Die Vernichtung des Bürgertums durch sich selbst mittels Bürgerkriegen sei eine gute Sache und notwendig, damit die großen Kriege aufhören. Das sagte so in etwa Lenin (“Was tun?”) und Lenins Manifest wurde von Brecht immer wieder als Folie für sein Werk verwendet, denn schließlich müsse die Partei nicht nur Interessen der Arbeiter vertreten, sondern auch die Rolle des Bürgertums auslöschen und übernehmen. Dass die Partei diesen Gedanken zu Ende führte und Staat wurde, hat zum kommunistischen Terror und zum Untergang des Sowjetkommunismus geführt. Nach dem deutschen Faschismus die zweite große Katastrophe der Zivilsationsgeschichte.

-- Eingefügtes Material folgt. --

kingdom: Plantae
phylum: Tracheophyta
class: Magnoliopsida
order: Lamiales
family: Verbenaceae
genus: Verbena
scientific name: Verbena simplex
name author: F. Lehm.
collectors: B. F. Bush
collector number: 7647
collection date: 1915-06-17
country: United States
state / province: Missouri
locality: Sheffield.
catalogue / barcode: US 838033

Die Unterdrückung des Individuellen, die Unterwerfung des bürgerlichen Pluralismus, um dem Gang des Gemeinwohls nicht im Weg zu stehen, ist ein ständig wiederkehrendes Motiv in Brechts Werk, das um die Dialektik des Fortschritts kreist. “Der Untergang des Egoisten Johann Fatzer” ist ein Paradetext hierfür. Koch (Klaus Müller), Büsching (Sebastian Müller-Stahl) und Kaumann (Gerald Fiedler) warten in ihrem Versteck auf Fatzer (Kai Windhövel), der Essen bringen soll, aber mit leeren Händen kommt und sie warten auf die Revolution, die natürlich nicht kommt. Was bleibt, ist Hunger, Terror und Tod.

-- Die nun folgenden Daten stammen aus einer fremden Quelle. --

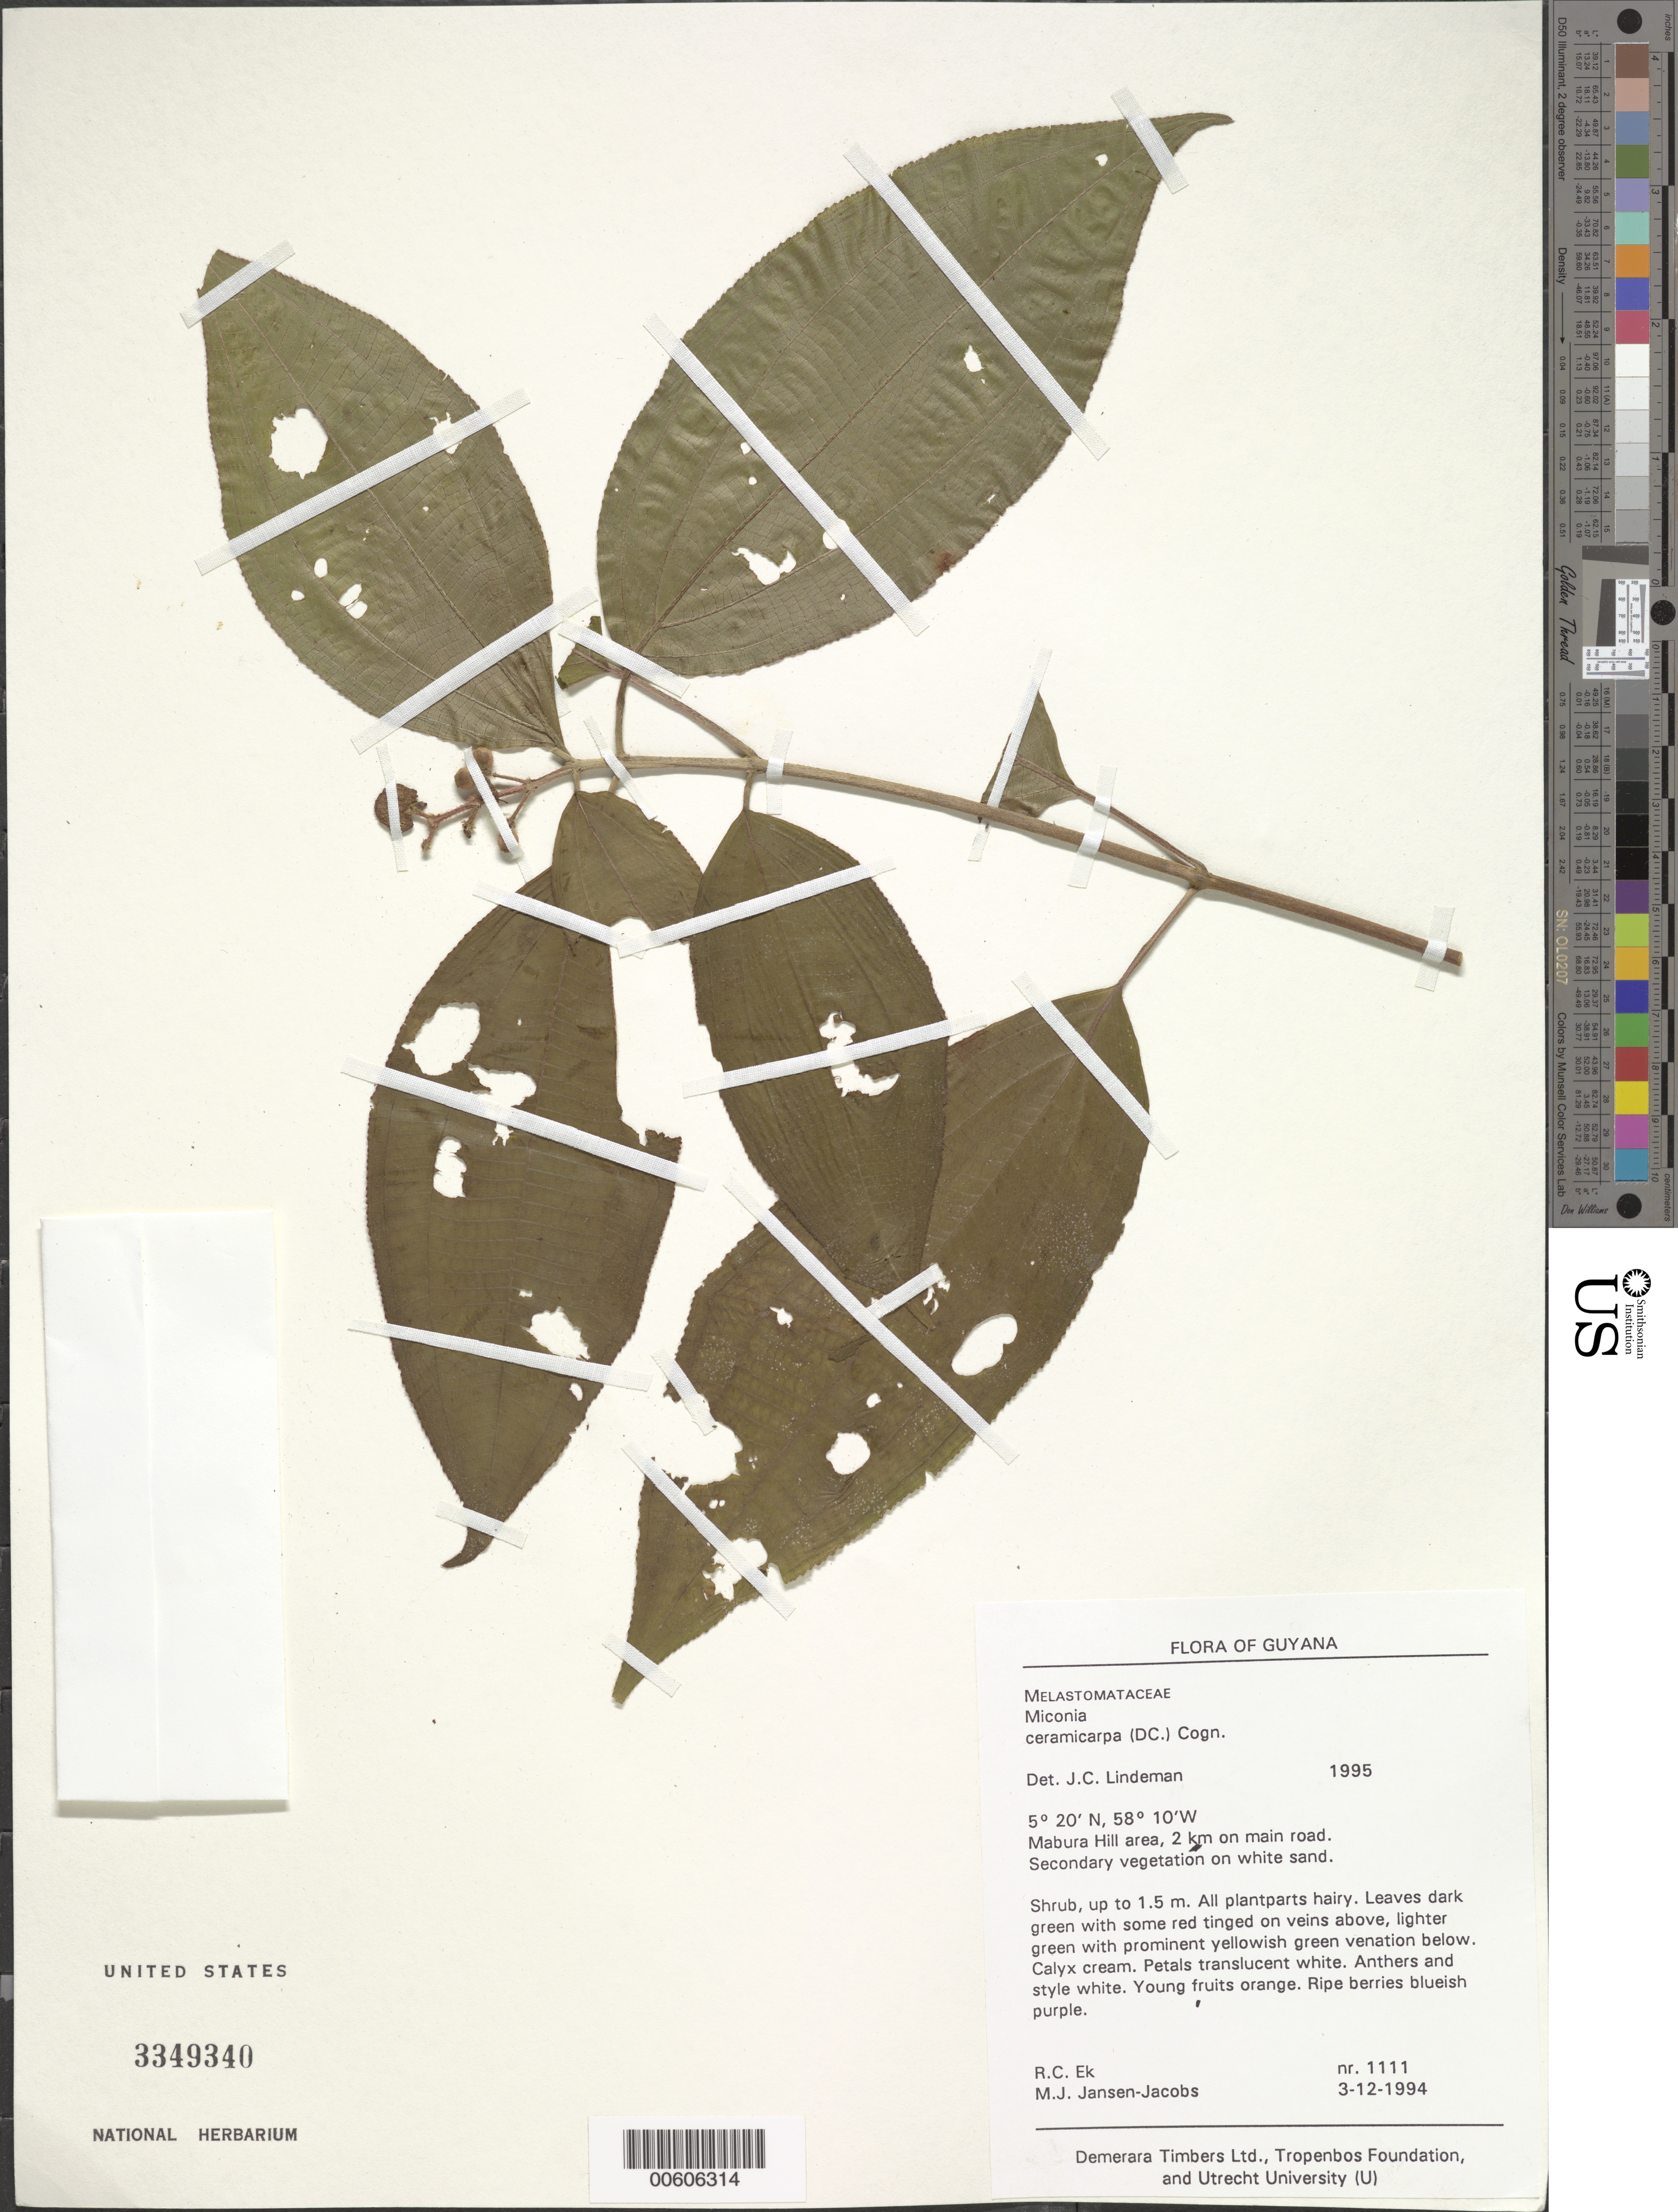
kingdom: Plantae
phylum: Tracheophyta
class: Magnoliopsida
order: Myrtales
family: Melastomataceae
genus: Miconia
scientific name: Miconia ceramicarpa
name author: (DC.) Cogn.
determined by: Lindeman, J. C.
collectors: R. C. Ek & M. J. Jansen-Jacobs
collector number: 1111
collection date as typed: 3-Dec-94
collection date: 1994-12-03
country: Guyana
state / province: U. Demerara-Berbice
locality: Mabura Hill area, 2 km on main road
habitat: Secondary vegetation on white sand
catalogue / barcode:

Christian von Treskows misslungener Versuch, Brechts Text in eine stringente Bühnenfassung zu bringen, sollte aus Brechts Text etwas Selbstverständliches machen, eine gängige Antikriegs-Story mit Hase, dessen Symbolfähigkeit sich über das Programmheft erschließt. Dass dabei das Sprechen und Handeln der Protagonisten nicht plausibel wird, ist ein großes Manko der Regiearbeit. Merkwürdig tot, merkwürdig mühsam plätschert das Stück vor sich hin. Natürlich sind Soldaten nach drei Jahren an der Front traumatisiert, natürlich verarbeiten Menschen ihre Beschädigungen unterschiedlich und natürlich sind Deserteure von der Hoffnung beseelt, dass ihre Flucht nicht vor einem Erschießungskommando endet.
Doch bei Brecht ist die Desertion nicht die individuelle Flucht vor dem Krieg, sondern die einzige Hoffnung, die Abkehr vom Unmenschlichen und somit der moralische Imperativ der Menschheit, die aus Einsicht handelt. Fatzer aber kehrt sich vom Krieg ab, um von der Desertion zu profitieren. Das ist nach Brecht ein bürgerlicher Reflex, ein egoistischer Reflex, ist Schwäche und Verrat.
Das sperrige Werk wird nicht leichter verständlich, wenn man Textstellen an die Wand wirft und auf der Bühne Revolution-Scrabble spielt (Bühnenbild: Oliver Kostecka). Treskows Inszenierung bleibt unverständlich und verliert sich im Banalen. Großes Lob dagegen für das Schauspieler-Ensemble, das nicht überzieht und mit solider Darstellung überzeugt – und somit einen insgesamt ermüdenden Theaterabend ins gerade noch Erträgliche abschwächt. Höflicher Applaus in der nicht ganz ausverkauften Augsburger Interimsbühne im Martini-Park.